Quagliariello: «Rischio contenzioso Camera-Senato»
«Meglio nessuna riforma che una cattiva riforma». Gaetano Quagliariello è perentorio. L’ex ministro delle Riforme del governo Letta e prima ancora tra i saggi per le riforme costituzionali nominati nel 2013 dall’allora capo dello stato, Giorgio Napolitano, è uno degli esponenti più critici del Ddl Boschi, tant’è che subito dopo l’approvazione decise di abbandonare il Nuovo centrodestra, il partito del ministro dell’Interno Angelino Alfano e conseguentemente di lasciare la maggioranza per fondare il movimento Idea.
Senatore lei ha sempre sostenuto la necessità di rivedere la Carta, oggi si schiera con il No: non teme il rischio che di riforme non se ne vedranno più per almeno un altro decennio?
Certo ne sono consapevole. Tuttavia vorrei ricordare che per far passare nel 2001 la sciagurata riforma del titolo V fu utilizzata la stessa argomentazione. Ma quella riforma ci è costata almeno un punto di Pil e infiniti ricorsi davanti alla Consulta. Adesso rischiamo di ripetere l’errore.
Ma il Ddl Boschi diminuisce il contenzioso Stato-Regioni?
Non ne sarei cosi certo. In compenso avremo un altro e ben più pericoloso contenzioso: quello tra Camera e Senato, visto che, contrariamente a oggi, ci troveremo di fronte a una pluralità di processi legislativi poiché su alcune materie il Senato è chiamato a esprimersi. A garantire quale procedimento utilizzare, ovvero se consentire o meno la navetta, dovrebbero essere i presidenti delle due Camere ma se non si trovano d’accordo? Dovremo attendere che si pronunci la Corte costituzionale. E questo solo uno dei pasticci di questa riforma. E poi questo nuovo Senato fa tante cose tranne che essere la Camera delle Regioni.
Il governo inizialmente aveva proposto il Senato dei sindaci ma poi tanto la minoranza dem che le opposizioni spinsero per una rappresentanza regionale...
Non ci sono pero i governatori bensì consiglieri regionali in rappresentanza dei partiti e quindi non c’è un collegamento diretto tra quanto espresso dagli elettori nel voto locale e quanto rappresentato in Senato. Per fare un esempio: i senatori del M5S della Lombardia voteranno come gli detta il loro partito o con il centrodestra che ha i voti della maggioranza dei lombardi?
Ritiene anche lei che la nuova costituzione rischi di rafforzare eccessivamente il potere del governo e del premier, creando i presupposti di un “regime”?

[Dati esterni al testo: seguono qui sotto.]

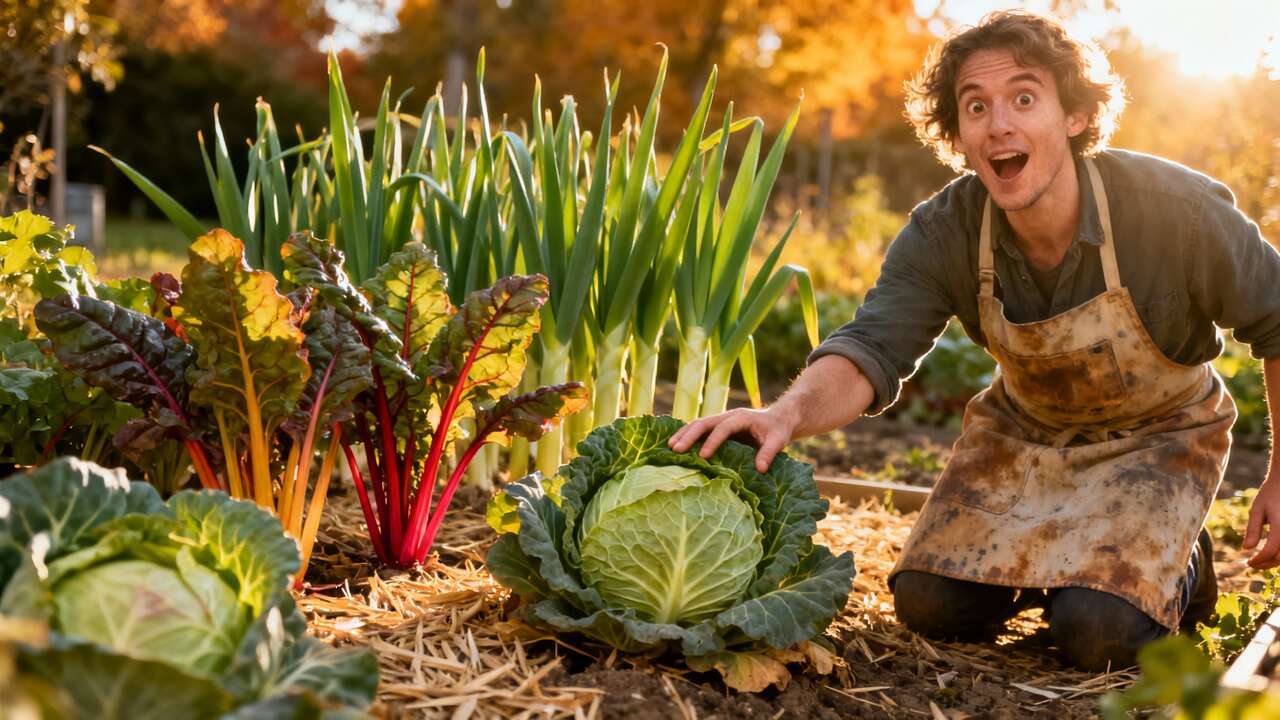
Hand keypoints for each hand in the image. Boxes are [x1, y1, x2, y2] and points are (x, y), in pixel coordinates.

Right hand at [667, 406, 798, 472]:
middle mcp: (728, 416)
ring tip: (669, 447)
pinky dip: (687, 435)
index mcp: (741, 418)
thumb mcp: (779, 440)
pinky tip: (675, 445)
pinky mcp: (717, 427)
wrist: (778, 419)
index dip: (713, 441)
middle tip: (675, 450)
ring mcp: (721, 420)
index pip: (723, 428)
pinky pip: (699, 429)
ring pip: (698, 424)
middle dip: (689, 436)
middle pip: (704, 423)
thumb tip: (759, 469)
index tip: (703, 456)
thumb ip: (769, 452)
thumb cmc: (778, 430)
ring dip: (683, 434)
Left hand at [1244, 472, 1279, 567]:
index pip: (1270, 551)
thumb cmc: (1271, 494)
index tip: (1248, 563)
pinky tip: (1272, 553)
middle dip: (1266, 564)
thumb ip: (1253, 530)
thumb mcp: (1257, 509)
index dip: (1258, 560)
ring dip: (1275, 561)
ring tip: (1261, 560)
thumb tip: (1246, 549)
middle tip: (1253, 564)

No il problema semmai è che il combinato disposto tra riforma costituzionale e Italicum. Non è la Costituzione che garantirà, come invece avrebbe dovuto, la stabilità perché non c’è né la sfiducia costruttiva né il potere di nomina e revoca dei ministri in capo al premier. In compenso la legge elettorale consente di dare a un premier votato da una minoranza di elettori il potere di decidere le massime cariche dello stato visto che per raggiungere il quorum avrebbe bisogno solo di un ulteriore 6 per cento.

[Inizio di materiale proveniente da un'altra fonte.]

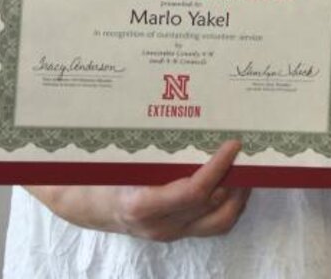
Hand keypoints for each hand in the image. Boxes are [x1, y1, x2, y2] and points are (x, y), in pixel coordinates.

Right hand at [27, 139, 249, 240]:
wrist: (81, 201)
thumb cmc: (97, 169)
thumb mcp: (115, 152)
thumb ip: (144, 138)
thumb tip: (174, 98)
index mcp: (141, 204)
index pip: (193, 192)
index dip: (218, 168)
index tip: (233, 143)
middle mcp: (159, 225)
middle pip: (215, 209)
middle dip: (238, 179)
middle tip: (249, 148)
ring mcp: (169, 232)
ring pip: (219, 222)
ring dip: (239, 194)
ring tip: (247, 162)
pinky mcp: (176, 230)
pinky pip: (211, 222)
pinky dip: (228, 200)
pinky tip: (232, 175)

A proposito di legge elettorale: come giudica la disponibilità manifestata da Renzi e la recente approvazione della mozione di maggioranza per la modifica dell’Italicum?
Non è una cosa seria. Ricordo che sulla legge elettorale, il governo, con una forzatura senza precedenti, ha posto la fiducia. Spetta quindi all’esecutivo assumersi la responsabilità di indicare le modifiche. Invece abbiamo anche assistito al giubilo per la decisione della corte costituzionale di rinviare l’udienza sull’Italicum mentre ancora non si conosce la data in cui saremo chiamati a votare per il referendum costituzionale.